The "default colors" are achieved by using the op terminfo capability, which on my terminal maps to 39 and 49:

39	Default foreground color	implementation defined (according to standard)
49	Default background color	implementation defined (according to standard)

so when the default bits are active (or rather the "not default" bits are not active), we need be using this. I don't seem to see a terminfo capability for doing these distinctly.

memu=\Em, oc=\E]104\007, op=\E[39;49m, rc=\E8, rev=\E[7m,

Unit test for column output of multibyte characters

We need some unit testing to ensure we're reporting:

  • the number of bytes copied out for cell_load(), BUT
  • the number of columns written for putstr/printf

I'm pretty sure we're doing the first one right, or other things wouldn't work. Not sure about the second, nor how much we can trust e.g. wcwidth().

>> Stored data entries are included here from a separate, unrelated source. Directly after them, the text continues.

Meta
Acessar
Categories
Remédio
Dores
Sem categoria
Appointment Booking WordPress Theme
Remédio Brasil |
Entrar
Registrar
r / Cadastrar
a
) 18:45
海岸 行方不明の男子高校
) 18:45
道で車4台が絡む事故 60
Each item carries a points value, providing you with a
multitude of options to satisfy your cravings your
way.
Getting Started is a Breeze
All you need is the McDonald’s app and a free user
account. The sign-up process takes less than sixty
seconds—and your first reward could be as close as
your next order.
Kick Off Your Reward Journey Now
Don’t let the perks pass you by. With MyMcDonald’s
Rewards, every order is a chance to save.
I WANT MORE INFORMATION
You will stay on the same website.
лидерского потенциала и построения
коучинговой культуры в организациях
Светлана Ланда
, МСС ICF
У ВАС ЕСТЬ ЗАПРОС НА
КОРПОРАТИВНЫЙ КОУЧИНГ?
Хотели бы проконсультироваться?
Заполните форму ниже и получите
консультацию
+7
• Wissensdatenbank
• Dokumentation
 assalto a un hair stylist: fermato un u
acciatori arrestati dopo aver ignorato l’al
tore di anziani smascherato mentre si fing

Copy nonspacing characters into EGC cell

In utf8_gce_len(), we currently only take the first multibyte character. We want an entire EGC, and indeed we must properly account for this to get general layout working (see #25 ). Loop forward on wcwidth() == 0 in this function.

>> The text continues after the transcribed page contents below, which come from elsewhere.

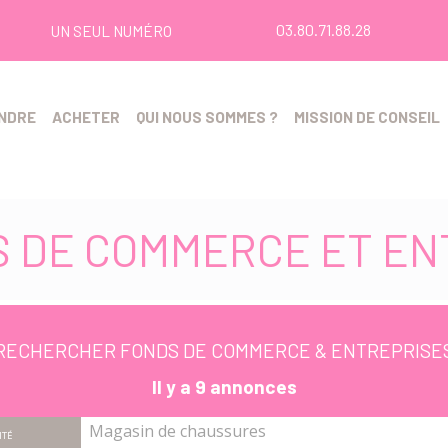
03.80.71.88.28
UN SEUL NUMÉRO
NDRE
ACHETER
QUI NOUS SOMMES ?
MISSION DE CONSEIL
S DE COMMERCE ET EN
RECHERCHER
FONDS DE COMMERCE & ENTREPRISE
Il y a 9 annonces
Magasin de chaussures
ITÉ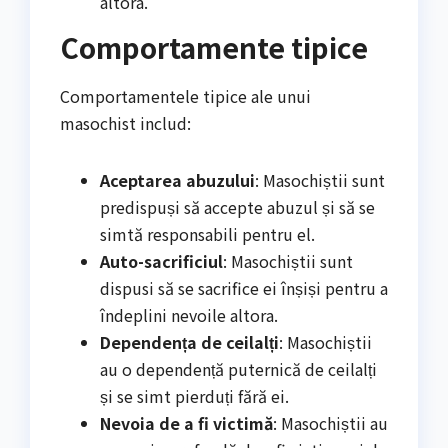
altora.
Comportamente tipice
Comportamentele tipice ale unui
masochist includ:
Aceptarea abuzului
: Masochiștii sunt
predispuși să accepte abuzul și să se
simtă responsabili pentru el.
Auto-sacrificiul
: Masochiștii sunt
dispusi să se sacrifice ei înșiși pentru a
îndeplini nevoile altora.
Dependența de ceilalți
: Masochiștii
au o dependență puternică de ceilalți
și se simt pierduți fără ei.
Nevoia de a fi victimă
: Masochiștii au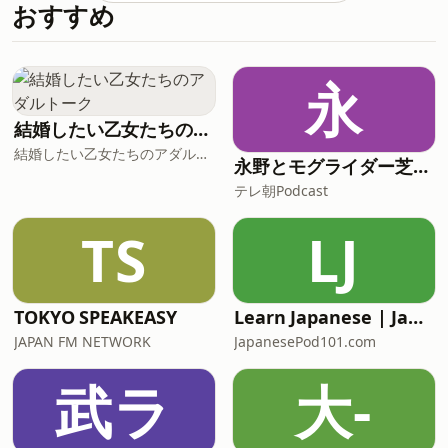
おすすめ
婦のすれ違いは時々おきます。そんな中
食トーク：スイートポテト作りシェア
で学んだことをシェアしました。【タイ
06:36–07:42 映画『キングオブキング
ムライン】00:00 - preview &amp;
ス』感想07:43–12:09 ドラマ「The
intro00:44 - 挨拶 02:20 - １日で3万歩歩
Chosen」魅力12:10-14:20 「The
永
いた04:34 - ユニバでハプニング！？信
Chosen」との出会いと現在14:21–
仰働かせた話ｗ07:30 - 10年以上ぶりに
18:48 ボルダリングの面白さ
結婚したい乙女たちのアダルトーク
水泳を再開 / ピラティスと水泳の相性が
結婚したい乙女たちのアダルトーク
良い10:44 - 英検１級受けてみてどうだ
永野とモグライダー芝のぐるり遠回り
った？自信を持つことについて15:07 -
テレ朝Podcast
さみが購入した運動器具16:04 - 牧師の
子どものキャンプに参加して ナイ
TS
LJ
トdeライトのエノクさんと人狼した話
19:08 - REALnotFAKEのスタッフを１０
名ほど面
TOKYO SPEAKEASY
Learn Japanese | JapanesePod101.com (Audio)
JAPAN FM NETWORK
JapanesePod101.com
武ラ
大-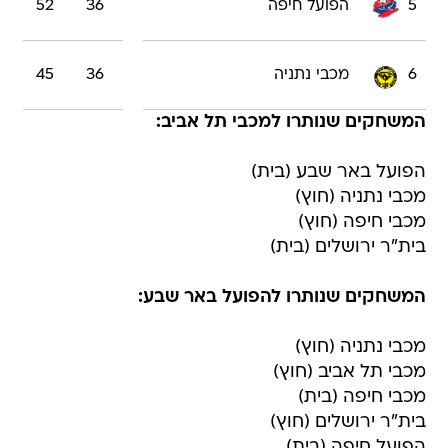
5
הפועל חיפה
36
52
6
מכבי נתניה
36
45
המשחקים שנותרו למכבי תל אביב:
הפועל באר שבע (בית)
מכבי נתניה (חוץ)
מכבי חיפה (חוץ)
בית"ר ירושלים (בית)
המשחקים שנותרו להפועל באר שבע:
מכבי נתניה (חוץ)
מכבי תל אביב (חוץ)
מכבי חיפה (בית)
בית"ר ירושלים (חוץ)
הפועל חיפה (בית)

Support PrintScreen to dump rendering to a file

When printscreen is pushed, render the current virtual buffer to a file (the physical on-screen buffer can be grabbed any number of ways). Provide an option to disable this behavior, and probably also allow it to be remapped.

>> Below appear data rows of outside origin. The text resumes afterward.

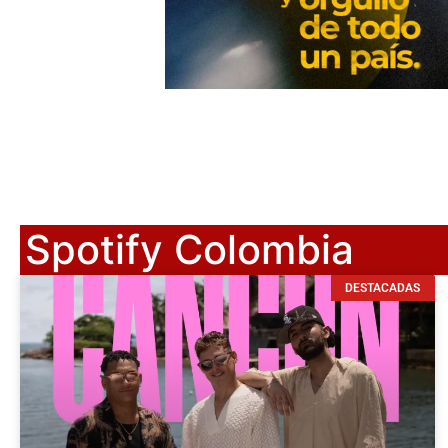
Spotify Colombia
DESTACADAS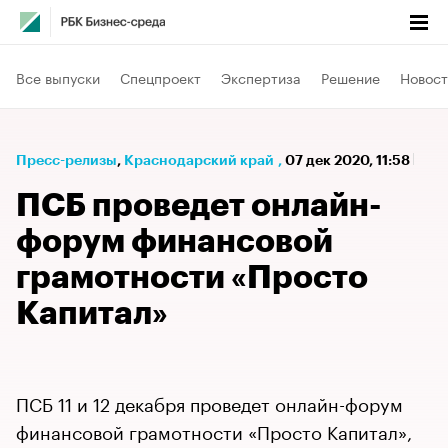
Все выпуски
Спецпроект
Экспертиза
Решение
Новост
Пресс-релизы
⁠,
Краснодарский край
,
07 дек 2020, 11:58
ПСБ проведет онлайн-
форум финансовой
грамотности «Просто
Капитал»
ПСБ 11 и 12 декабря проведет онлайн-форум
финансовой грамотности «Просто Капитал»,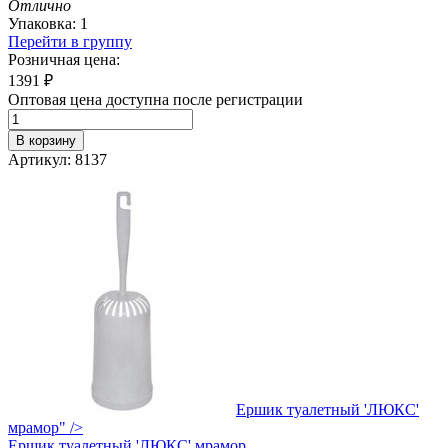
Отлично
Упаковка: 1
Перейти в группу
Розничная цена:
1391
₽
Оптовая цена доступна после регистрации
В корзину
Артикул: 8137
Ершик туалетный 'ЛЮКС'
мрамор" />
Ершик
туалетный 'ЛЮКС' мрамор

Avoid invalidating standard plane on resize

There seems no fundamental reason to invalidate the standard plane on a resize, as we claim to do. Just use the existing ncplane structure, and realloc() the framebuffer. Easy enough.

Too many visible symbols

We ought be using -fvisibility=hidden so we only export symbols we want to. Right now we're making available things like egcpool_grow() etc.

Uniblock demo renders black background for text instead of default

In the uniblock demo, I get a big nasty trail of black empty cells following the name line. This is presumably due to us clearing the remainder of the line (so as not to retain cruft from longer names), but it should be transparent, as I've not set a background.

Implement transparent planes

With #1, we have a z-buffer and a first-order drawable plane. We ought be able to use this together with the idea of a default color to have transparent plane backgrounds. These cells ought show the next non-transparent layer's background, and if there is no such layer, show the underlying desktop.

In the case where an image is being rendered below, things get complicated, because there we're going to be using unicode fill characters to fake higher resolutions. With a foreground character, though, this can't be done. For a first-order solution, choose the most prominent color. A better solution would add dithering, methinks.

We probably ought generalize this to a full alpha channel, at least for backgrounds.

Don't send unnecessary color change sequences

We're writing a color escape for every cell on the screen in notcurses_render(). We only need to write it if it's changed from the previous cell. This will reduce the bandwidth sent to the terminal substantially.